Nigeria, too, disappointed in their opener against Croatia, although they did largely limit the Europeans’ chances on goal — at least during open play. Croatia opened the scoring from a corner when Oghenekaro Etebo deflected Mario Mandzukic’s effort past Francis Uzoho. The contest was taken out of their reach when William Troost-Ekong hauled down Mandzukic in the box and the referee awarded a penalty which Luka Modric duly dispatched.

Even Senegal, who picked up the continent’s only points so far with a 2-1 victory over Poland in their opener, were undone by a set piece. Indeed, the Poles’ goal — which was enough to set up a nervy finale — came when Gregorz Krychowiak headed home from Kamil Grosicki’s free kick. Again, another set piece, and another African side who are unable to defend it effectively. That this should happen for Senegal, whose physical prowess, height, athleticism, and aerial threat should give them an advantage in set piece situations, is particularly concerning.

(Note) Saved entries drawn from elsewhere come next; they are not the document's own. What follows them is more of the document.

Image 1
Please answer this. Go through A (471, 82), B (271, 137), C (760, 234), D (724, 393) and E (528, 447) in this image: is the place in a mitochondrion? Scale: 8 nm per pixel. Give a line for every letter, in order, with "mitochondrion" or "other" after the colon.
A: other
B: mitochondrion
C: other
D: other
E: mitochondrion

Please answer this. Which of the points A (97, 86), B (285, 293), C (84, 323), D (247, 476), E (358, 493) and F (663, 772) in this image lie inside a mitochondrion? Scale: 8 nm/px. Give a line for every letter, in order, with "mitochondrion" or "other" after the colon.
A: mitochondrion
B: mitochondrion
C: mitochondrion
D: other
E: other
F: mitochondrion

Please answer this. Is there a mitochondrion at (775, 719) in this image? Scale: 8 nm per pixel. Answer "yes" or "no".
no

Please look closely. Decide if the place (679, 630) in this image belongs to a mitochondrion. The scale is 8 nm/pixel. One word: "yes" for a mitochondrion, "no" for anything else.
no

Only in Egypt’s 3-1 defeat by Russia on Tuesday, when all three goals came from open play, did Africa’s sides concede a goal that didn’t come from a set piece.

Tallying up, Africa have conceded 11 goals in seven matches so far this tournament, with eight of the goals in six of the matches coming from set pieces. Nigeria, Tunisia and Senegal have, at the time of writing, only been undone by set pieces, while Morocco have already been eliminated after conceding twice, with both goals coming from set pieces.

It’s a frustrating statistic.

Set pieces are traditionally seen as an area of the game which can be ‘got right’ by anyone with good organisation and discipline. Obviously, physical qualities and technical delivery make a difference, but proficient drilling on the training ground — as well as a coherent strategy — can make set pieces an area of strength for a side, both offensively and defensively.

Any Premier League observer over the years could tell you of how the likes of Sam Allardyce or Tony Pulis have come into an ailing club and overseen an instant improvement by ‘getting the basics right’, which include implementing successful set-piece drills.

Concentration, focus, and players of the right mentality are also imperative. Conversely, naivety can undermine 90 minutes of intense effort. One can perhaps forgive teenage goalkeeper Francis Uzoho for not yet having the authority to organise his defence yet, although Mohamed Amine Ben Amor’s careless late play to give England a corner at the death vs. Tunisia cannot be excused.

Certainly, Nigeria have little excuse for their struggles against Poland, particularly after their failings from set pieces were exposed during the pre-tournament friendlies.

For Gernot Rohr to still be having problems from these areas at the World Cup represents, surely, a failing on the part of him and his coaching staff.

It may be a similar story for Herve Renard of Morocco. He’s constructed a team with such an excellent defensive schema—they didn’t concede at all during the qualifiers and haven’t let one in from open play here — but who have twice been undone by set pieces in Russia.

Individual mistakes have certainly played their part, but as Rohr acknowledged after his side’s opener, Nigeria need to be “more professional on set pieces”. 

Perhaps Africa’s failure to deal with set pieces during this summer’s tournament is simply due to a failing on the part of the continent’s coaches—homegrown or otherwise—to implement a ‘professional’ enough approach to and training strategy for defending corners and free kicks.

Unless Tunisia, Nigeria and Senegal can make improvements quickly, Africa’s achilles heel in Russia may see that trio swiftly following Egypt and Morocco to the exit door.